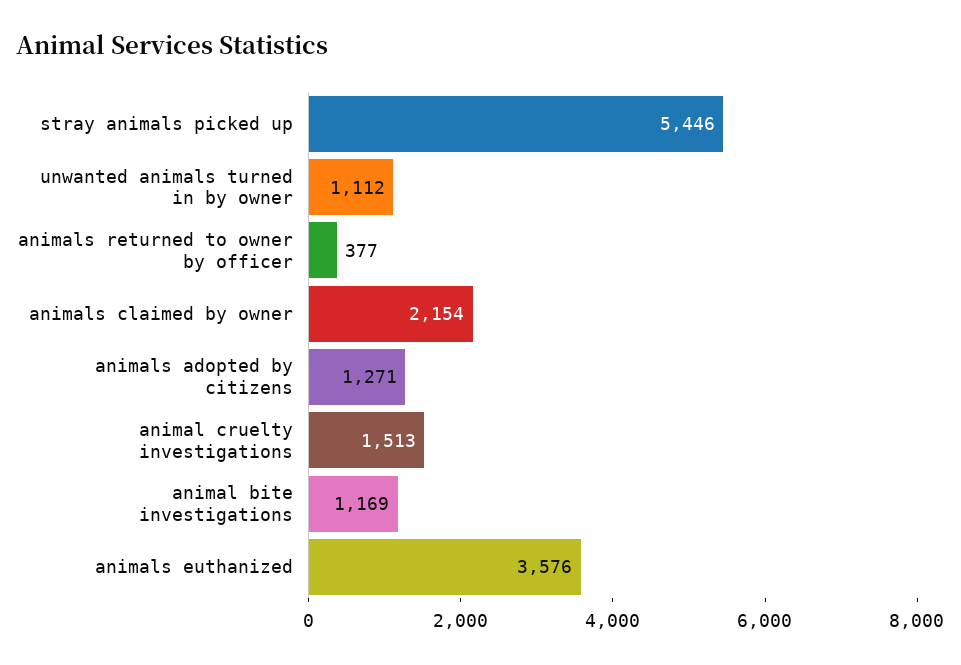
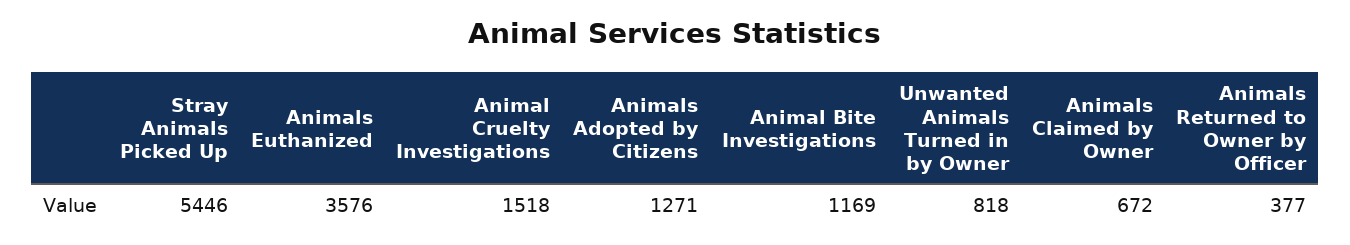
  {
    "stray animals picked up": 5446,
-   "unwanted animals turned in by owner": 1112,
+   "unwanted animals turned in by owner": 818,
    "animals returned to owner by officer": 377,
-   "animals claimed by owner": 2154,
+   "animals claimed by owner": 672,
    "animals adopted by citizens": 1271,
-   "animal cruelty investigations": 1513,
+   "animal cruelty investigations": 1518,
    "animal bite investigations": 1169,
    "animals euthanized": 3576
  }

== == ==

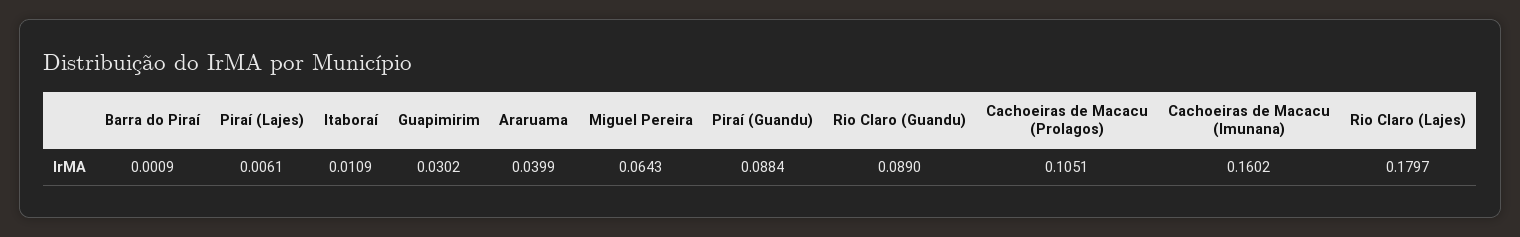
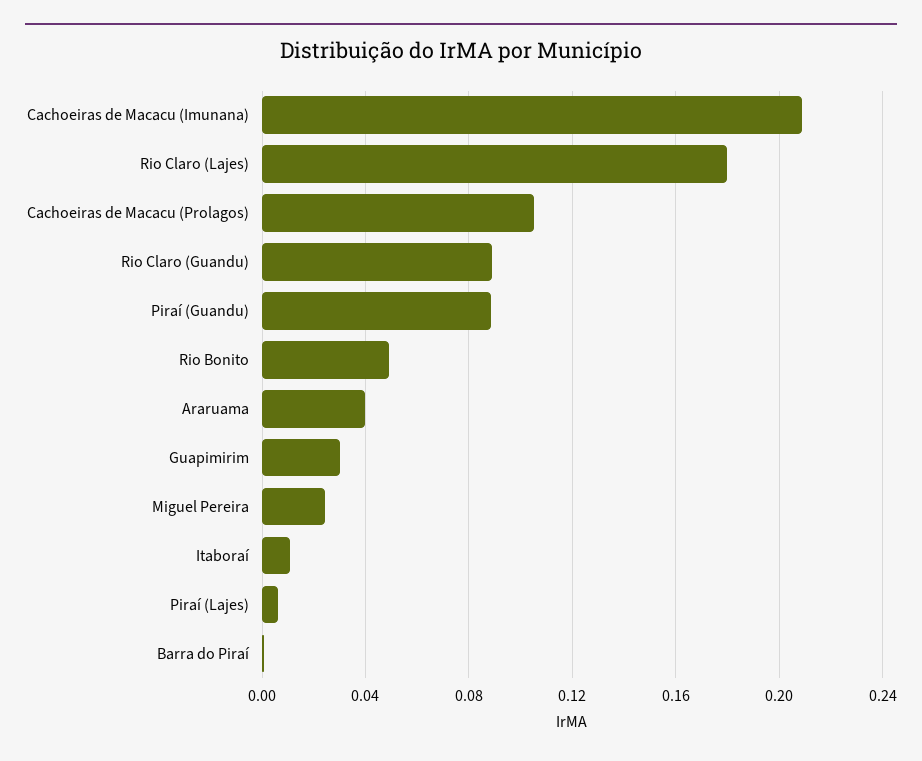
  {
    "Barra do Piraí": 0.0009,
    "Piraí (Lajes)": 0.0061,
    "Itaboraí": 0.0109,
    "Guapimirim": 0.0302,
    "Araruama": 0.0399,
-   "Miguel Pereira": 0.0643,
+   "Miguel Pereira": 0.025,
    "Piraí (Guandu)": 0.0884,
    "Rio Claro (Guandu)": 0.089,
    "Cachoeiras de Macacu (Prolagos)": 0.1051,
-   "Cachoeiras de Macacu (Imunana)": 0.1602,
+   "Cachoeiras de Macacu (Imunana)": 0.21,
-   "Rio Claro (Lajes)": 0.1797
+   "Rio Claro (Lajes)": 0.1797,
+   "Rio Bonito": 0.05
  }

== == ==

● **What you should do**
Wherever a line holds the word "Cachoeiras", copy that line out of the entries above.

● **Problem solution**
    "Cachoeiras de Macacu (Prolagos)": 0.1051,
-   "Cachoeiras de Macacu (Imunana)": 0.1602,
+   "Cachoeiras de Macacu (Imunana)": 0.21,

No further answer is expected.